Text View is the basic display mode that appears upon opening a file. At the top of the screen is a header with the title of the transcript and selected metadata. The transcript itself is displayed at the bottom, divided into turns. Each turn is marked with the speaker’s identifier (EXAM_1 for the examiner and CAND_1 for the candidate).

This mode also allows users to view automatic morphological annotation and lemmatization. Hovering the cursor over a specific token will display the corresponding annotation in context. To display a selected attribute for all tokens in the transcript, controls located below the header can be used, which include the following buttons: - PoS: Displays parts of speech. - Tag: Shows morphological tags. - Features: Provides detailed morphological information. - Lemma: Displays base forms of words.

Waveform View Mode

At the top of the screen, there is an extended playback control for the recording, which displays a signal graph (i.e., waveform). Below it, the transcripts of individual turns are displayed. Clicking on a specific turn will play that turn.

Dependencies Mode

This mode displays syntactic annotation. When clicking on a specific turn, an automatically generated dependency tree is displayed, with details available via mouse hover. In the upper right corner of the tree is a ≡ button for additional display options for the tree. It is possible to arrange nodes by word order, display punctuation, or save an image of the tree in SVG format.

Filtering Records by Categories

By clicking on the Browse button in the left main menu, users can filter transcripts based on the values of individual categories. For example, it is possible to display only a list of canonical transcripts or transcripts from a specific annotator.

Searching

Searching within the corpus can be done on a page that appears after clicking the Search button in the left main menu.
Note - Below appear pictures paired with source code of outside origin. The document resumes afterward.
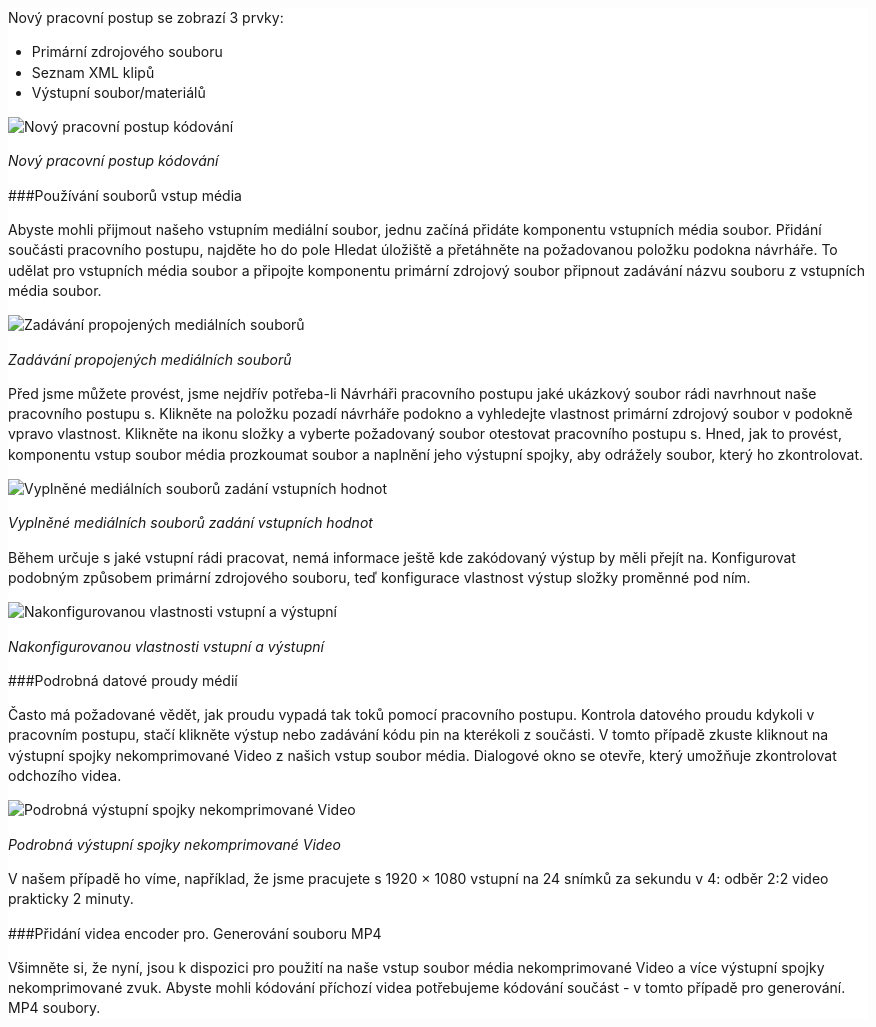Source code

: Nový pracovní postup se zobrazí 3 prvky: 

- Primární zdrojového souboru
- Seznam XML klipů
- Výstupní soubor/materiálů  

![Nový pracovní postup kódování](./media/media-services-media-encoder-premium-workflow-tutorials/media-services-transcode-blueprint.png)

*Nový pracovní postup kódování*

###<a id="MXF_to_MP4_with_file_input"></a>Používání souborů vstup média

Abyste mohli přijmout našeho vstupním mediální soubor, jednu začíná přidáte komponentu vstupních média soubor. Přidání součásti pracovního postupu, najděte ho do pole Hledat úložiště a přetáhněte na požadovanou položku podokna návrháře. To udělat pro vstupních média soubor a připojte komponentu primární zdrojový soubor připnout zadávání názvu souboru z vstupních média soubor.

![Zadávání propojených mediálních souborů](./media/media-services-media-encoder-premium-workflow-tutorials/media-services-file-input.png)

*Zadávání propojených mediálních souborů*

Před jsme můžete provést, jsme nejdřív potřeba-li Návrháři pracovního postupu jaké ukázkový soubor rádi navrhnout naše pracovního postupu s. Klikněte na položku pozadí návrháře podokno a vyhledejte vlastnost primární zdrojový soubor v podokně vpravo vlastnost. Klikněte na ikonu složky a vyberte požadovaný soubor otestovat pracovního postupu s. Hned, jak to provést, komponentu vstup soubor média prozkoumat soubor a naplnění jeho výstupní spojky, aby odrážely soubor, který ho zkontrolovat.

![Vyplněné mediálních souborů zadání vstupních hodnot](./media/media-services-media-encoder-premium-workflow-tutorials/media-services-populated-media-file-input.png)

*Vyplněné mediálních souborů zadání vstupních hodnot*

Během určuje s jaké vstupní rádi pracovat, nemá informace ještě kde zakódovaný výstup by měli přejít na. Konfigurovat podobným způsobem primární zdrojového souboru, teď konfigurace vlastnost výstup složky proměnné pod ním.

![Nakonfigurovanou vlastnosti vstupní a výstupní](./media/media-services-media-encoder-premium-workflow-tutorials/media-services-configured-io-properties.png)

*Nakonfigurovanou vlastnosti vstupní a výstupní*

###<a id="MXF_to_MP4_streams"></a>Podrobná datové proudy médií

Často má požadované vědět, jak proudu vypadá tak toků pomocí pracovního postupu. Kontrola datového proudu kdykoli v pracovním postupu, stačí klikněte výstup nebo zadávání kódu pin na kterékoli z součásti. V tomto případě zkuste kliknout na výstupní spojky nekomprimované Video z našich vstup soubor média. Dialogové okno se otevře, který umožňuje zkontrolovat odchozího videa.

![Podrobná výstupní spojky nekomprimované Video](./media/media-services-media-encoder-premium-workflow-tutorials/media-services-inspecting-uncompressed-video-output.png)

*Podrobná výstupní spojky nekomprimované Video*

V našem případě ho víme, například, že jsme pracujete s 1920 × 1080 vstupní na 24 snímků za sekundu v 4: odběr 2:2 video prakticky 2 minuty.

###<a id="MXF_to_MP4_file_generation"></a>Přidání videa encoder pro. Generování souboru MP4

Všimněte si, že nyní, jsou k dispozici pro použití na naše vstup soubor média nekomprimované Video a více výstupní spojky nekomprimované zvuk. Abyste mohli kódování příchozí videa potřebujeme kódování součást - v tomto případě pro generování. MP4 soubory.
This page allows users to enter queries in CQL (Corpus Query Language) format. For example:

[upos = "NUM.*"] [lemma = "otázka"]

to find forms of the word otázka that are preceded by a numeral.

To facilitate searching, the TEITOK interface provides a query builder tool. This tool allows users to easily define simple queries in CQL through a form. Just click the Query builder icon, define your query, and then press the Create query button, which inserts the query into the CQL text box where it can be further edited if needed.

By default, TEITOK searches the entire corpus, which may contain multiple transcripts for a single recording. If you want to search only in the part of the corpus where each recording has only a single associated transcript, you must restrict the search to so-called canonical transcripts. For example:

[lemma = "situace"] :: match.text_canonical = "1"

searches for the lemma situace only in canonical transcripts.

Downloading

The entire corpus, including recordings and documentation, can be downloaded from the main menu on the left.

A specific transcript can be downloaded in Text view mode by clicking the Download XML button located at the bottom of the page.

How to Cite

Rysová Kateřina, Novák Michal, Rysová Magdaléna, Polák Peter, Bojar Ondřej: Database of Spoken Czech as a Foreign Language (Permanent Residency in the Czech Republic). Institute of Formal and Applied Linguistics MFF UK, Prague 2024. Available from WWW https://lindat.mff.cuni.cz/services/teitok-live/evaldio/en/index.php?action=db_residency.

Acknowledgment

The database was funded by the Programme to Support Applied Research in the Area of the National and Cultural Identity for the Years 2023 to 2030 (NAKI III) of the Ministry of Culture of the Czech Republic within the project Automated Speech Scoring in Czech (DH23P03OVV037).